While open source is undoubtedly appealing, some netizens have questioned how companies like Mistral AI generate revenue. From an investment return perspective, why are investors placing such significant emphasis on companies like Mistral?

Mistral AI Image 2

Open Source Image

Open source is often associated with the spirit of free sharing and the free internet, seemingly at odds with profitability. However, in reality, open source does not mean companies cannot make money, with Red Hat being a prime example.

Before being acquired by IBM, Red Hat's last reported revenue was $3.4 billion in 2018. Its software was essentially free, with revenue mainly coming from providing support services to enterprises.

For example, the New York Stock Exchange uses the free Linux system for stock trading. Every few years, chip hardware upgrades, and the NYSE also wants to adopt new processors to improve efficiency, which requires deploying new systems and applications.

The NYSE could maintain an in-house team to handle all system maintenance and development tasks, or it could pay Red Hat to do the job. A significant number of corporate users have chosen the latter option.

Mixtral also provides pay-as-you-go API access, catering to users who want quick and easy access to its functionalities without the need to manage supporting infrastructure, similar to OpenAI's ChatGPT and Anthropic's Claude models.

Reddit网友猜想的开源的商业模式

Reddit网友猜想的开源的商业模式。就像当年的网景浏览器变身为流量入口，带动了广告、游戏等其他业务的兴起。

机器之心采访面壁智能时也曾聊过商业模式——他们形容为一种类似于数据库的生意：

The company is responsible for providing model libraries, much like the commonly seen database enterprises today. While database companies focus on refining database performance, Facewall Intelligence's task is to enhance the performance of large models.

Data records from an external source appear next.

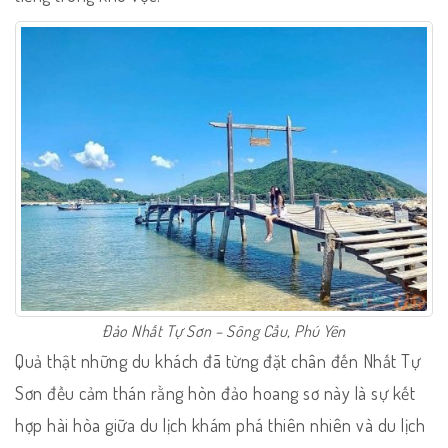
Đảo Nhất Tự Sơn – Sông Cầu, Phú Yên
Quả thật những du khách đã từng đặt chân đến Nhất Tự
Sơn đều cảm thán rằng hòn đảo hoang sơ này là sự kết
hợp hài hòa giữa du lịch khám phá thiên nhiên và du lịch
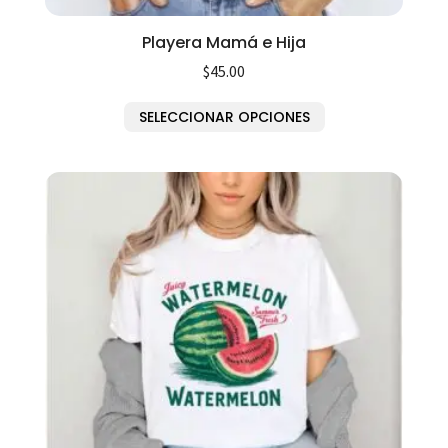
Playera Mamá e Hija
$
45.00
SELECCIONAR OPCIONES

Governments, businesses, small developers, and even students can access this infrastructure through standard interfaces to achieve the capabilities required for their operations based on their specific needs.

However, The Economist has warned that while some open-source companies may be good businesses, investors must accept that they will not generate the operating profits of traditional software companies, let alone profits comparable to Microsoft's. Being 'open-source' means they are a form of public property and cannot leverage patents to establish monopolies and reap substantial returns, as Microsoft does with Windows.

On the other hand, as The Economist once pointed out, while owning such a platform is extremely beneficial for its owner in the short term, it goes against the interests of all other companies in the industry and slows down the pace of overall technological innovation and development.

In any case, one thing is now clear—compared to a year ago, the possibility of democratizing the use of LLMs has significantly increased, and the likelihood of technology being monopolized by a few companies has decreased.

This marks another turning point in the field of computing.